这个程序的输入是文件名,作用是输入的文件压缩成压缩文件或者是将压缩文件解压。根据输入参数的不同,相应地调到def函数或是inf函数,分别代表压缩和解压。def函数和inf函数的输入输出均是文件指针。

压缩的过程如下:

  1. z_stream保存了当前压缩的上下文状态。压缩的过程首先对z_stream进行初始化,设置压缩等级,其中的几个函数等。

  2. 用一个大循环从输入文件中最多读出CHUNK字节的数据到in这个buffer中。
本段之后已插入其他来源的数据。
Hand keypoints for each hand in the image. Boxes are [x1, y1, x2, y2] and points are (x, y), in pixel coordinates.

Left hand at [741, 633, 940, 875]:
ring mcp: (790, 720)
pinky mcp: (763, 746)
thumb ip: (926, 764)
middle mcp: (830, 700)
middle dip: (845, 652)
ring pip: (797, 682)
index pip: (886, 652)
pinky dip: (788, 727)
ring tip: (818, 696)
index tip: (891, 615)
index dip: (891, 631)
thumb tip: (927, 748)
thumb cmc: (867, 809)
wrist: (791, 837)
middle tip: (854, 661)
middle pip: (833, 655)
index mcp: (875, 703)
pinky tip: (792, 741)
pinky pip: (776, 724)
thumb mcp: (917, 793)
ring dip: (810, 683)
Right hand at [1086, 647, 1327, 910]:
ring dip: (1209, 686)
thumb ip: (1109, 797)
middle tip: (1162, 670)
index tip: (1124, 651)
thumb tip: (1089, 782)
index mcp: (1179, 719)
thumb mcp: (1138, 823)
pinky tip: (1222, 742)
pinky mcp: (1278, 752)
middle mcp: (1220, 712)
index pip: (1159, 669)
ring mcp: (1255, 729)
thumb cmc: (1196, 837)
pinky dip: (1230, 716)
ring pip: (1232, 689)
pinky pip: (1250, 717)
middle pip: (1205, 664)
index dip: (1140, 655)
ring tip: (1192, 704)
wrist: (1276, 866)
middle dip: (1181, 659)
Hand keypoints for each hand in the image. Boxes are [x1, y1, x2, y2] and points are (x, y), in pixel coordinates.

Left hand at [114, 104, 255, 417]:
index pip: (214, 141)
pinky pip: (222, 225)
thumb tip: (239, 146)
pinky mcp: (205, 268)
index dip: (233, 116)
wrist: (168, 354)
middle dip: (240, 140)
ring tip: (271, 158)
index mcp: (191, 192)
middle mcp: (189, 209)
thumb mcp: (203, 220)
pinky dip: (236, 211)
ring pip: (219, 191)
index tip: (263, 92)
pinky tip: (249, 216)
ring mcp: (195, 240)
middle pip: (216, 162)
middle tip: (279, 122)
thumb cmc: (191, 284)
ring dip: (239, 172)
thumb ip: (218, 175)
  3. 判断文件是否已经到最后了,以判断是否需要进行flush操作。

  4. 设置z_stream的next_in为in这个buffer,设置z_stream的avail_in为从文件读到in中的字节数。

  5. 然后设置z_stream的avail_out为CHUNK,next_out为out这个buffer。
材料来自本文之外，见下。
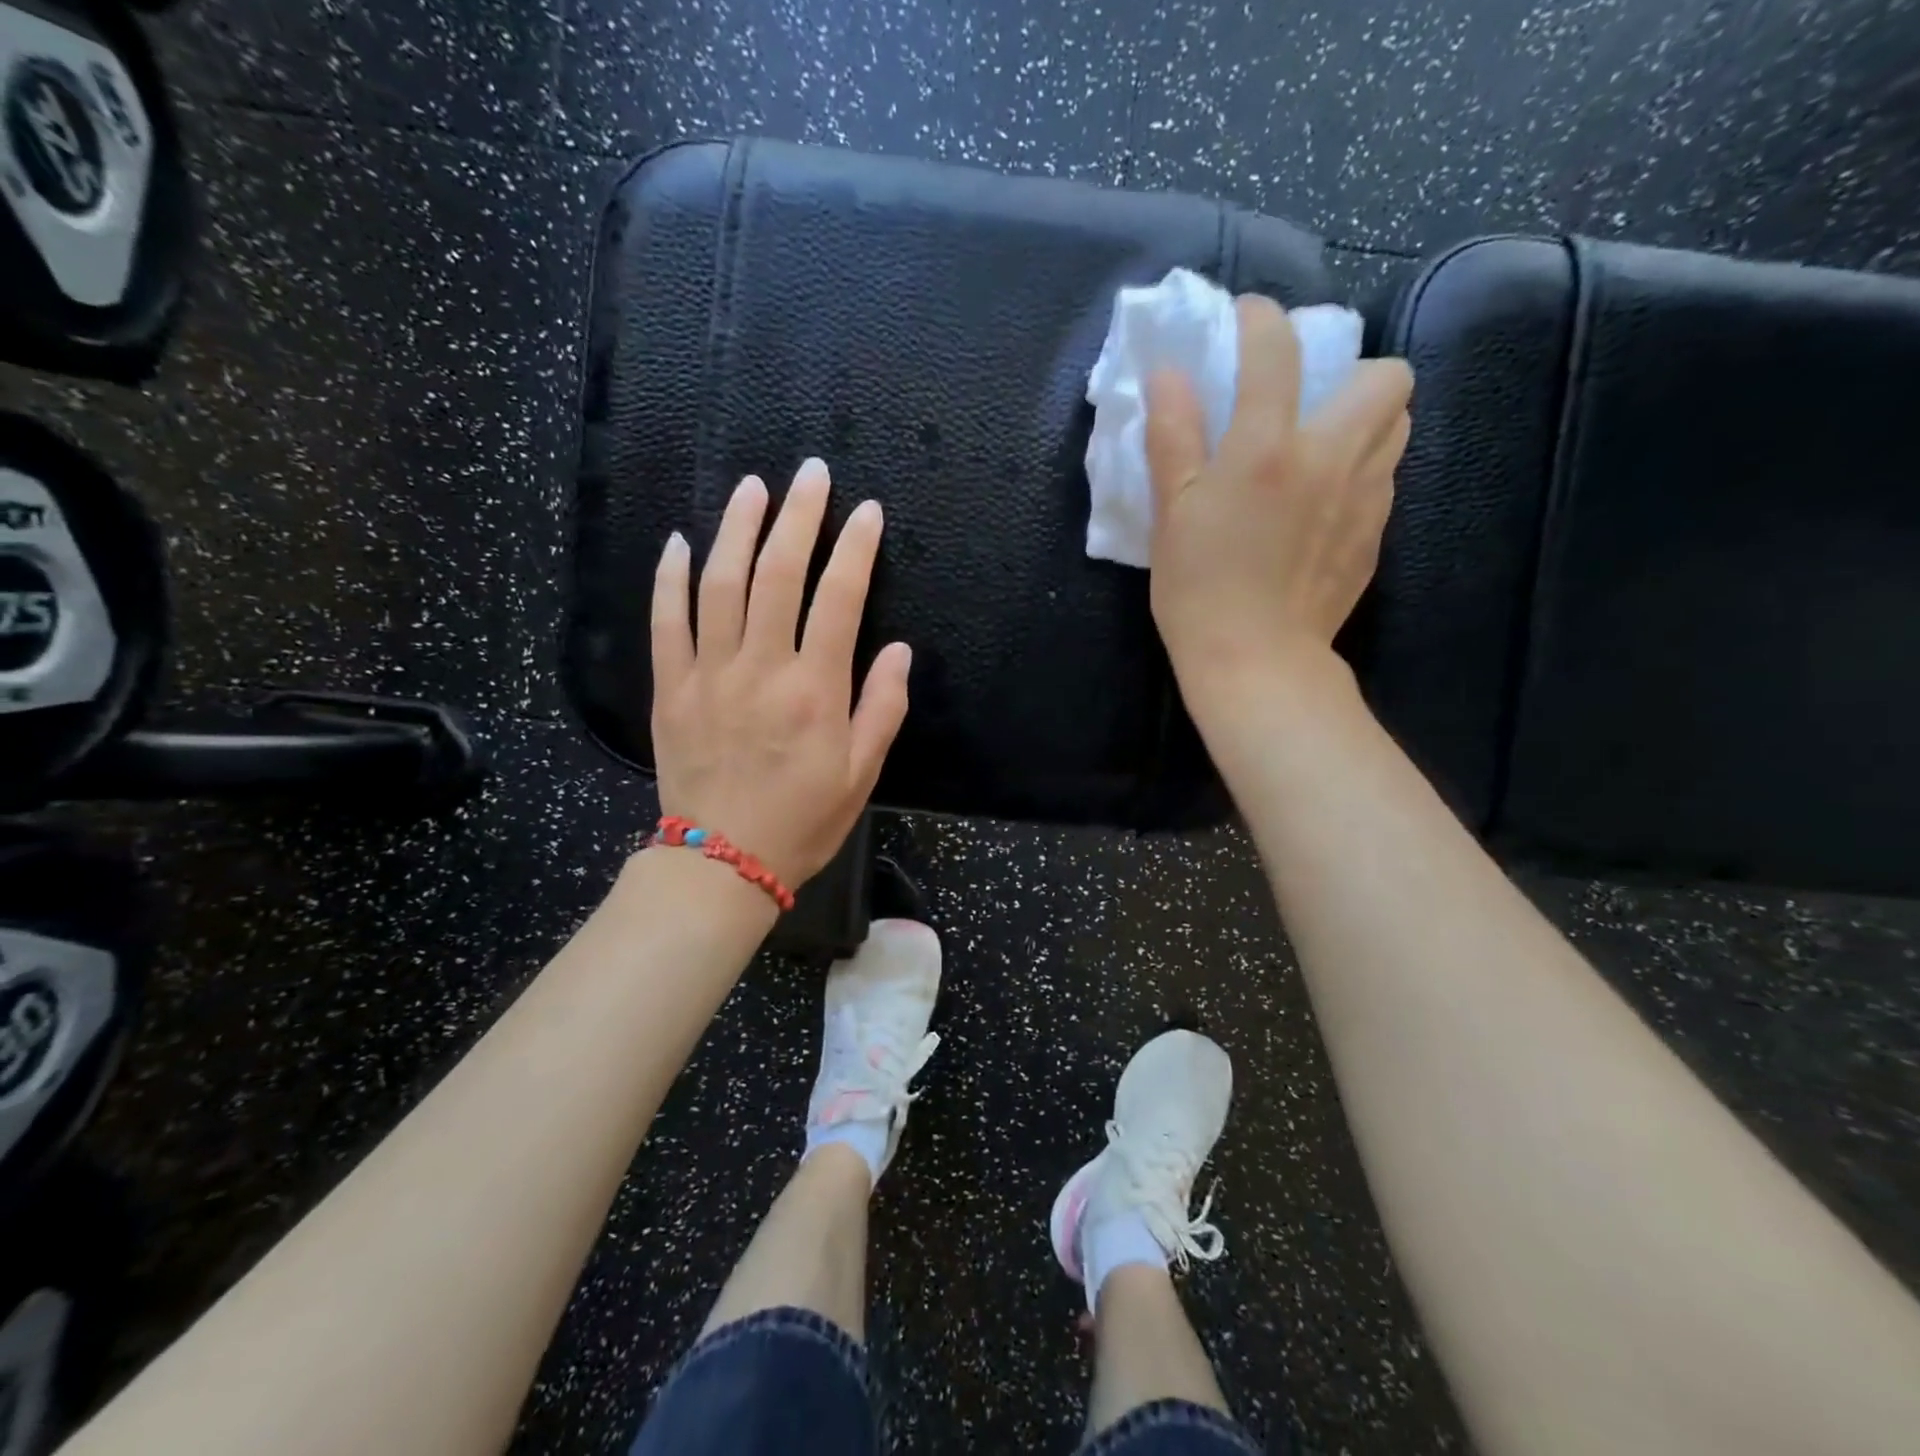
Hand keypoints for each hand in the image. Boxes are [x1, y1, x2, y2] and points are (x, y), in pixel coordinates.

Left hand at [649, 460, 911, 887]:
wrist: (722, 862)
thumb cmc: (802, 820)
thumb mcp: (862, 774)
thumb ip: (883, 707)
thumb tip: (897, 650)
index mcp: (815, 690)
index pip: (839, 599)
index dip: (855, 548)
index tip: (867, 511)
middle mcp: (761, 668)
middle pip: (777, 574)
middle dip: (798, 517)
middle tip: (810, 474)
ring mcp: (709, 674)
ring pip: (720, 584)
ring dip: (737, 528)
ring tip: (753, 487)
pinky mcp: (670, 688)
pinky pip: (666, 622)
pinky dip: (671, 578)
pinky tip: (682, 542)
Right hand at [1145, 295, 1412, 722]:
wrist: (1255, 661)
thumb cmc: (1198, 589)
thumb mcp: (1171, 514)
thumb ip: (1173, 437)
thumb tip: (1170, 375)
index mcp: (1267, 449)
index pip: (1277, 351)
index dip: (1260, 320)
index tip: (1245, 322)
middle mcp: (1331, 458)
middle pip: (1385, 377)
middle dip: (1351, 372)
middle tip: (1307, 404)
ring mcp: (1366, 497)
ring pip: (1397, 425)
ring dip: (1364, 420)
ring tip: (1320, 450)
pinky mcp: (1376, 535)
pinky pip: (1385, 478)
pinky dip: (1360, 471)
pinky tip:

  6. 然后对z_stream调用deflate,如果已经到了文件的结尾,需要告诉deflate函数。

  7. 计算出本次deflate操作产出的数据量,have = CHUNK - strm.avail_out;

  8. 将本次操作产出的压缩数据写到压缩文件中。

  9. 内部这个while循环有些不好理解:

    1. deflate这个函数完成后会更新z_stream中的avail_out, next_out。我们要保证next_out有空间给我们来输出,也就是avail_out不为0。如果输出空间不够了,deflate会停止压缩。
    2. Z_NO_FLUSH这个标志使deflate可能不会完全将输入一一对应地压缩出来,deflate中会有一些残留的输入还没有输出。这样做是为了提高压缩率。
    3. 由于2中的特征,一次deflate可能不能将输入next_in压缩完,因为输出buffer满了。这种情况下我们要判断输出buffer是否已经满了,即avail_out为0。如果是的话,就要重复循环中的过程,确保输入被压缩完。
  10. 如果到了文件的结尾,对deflate的调用有Z_FINISH这个标志,使deflate将数据完全压缩后输出到文件。

解压过程和压缩过程区别在于deflate被换成了inflate,过程和压缩过程完全一样。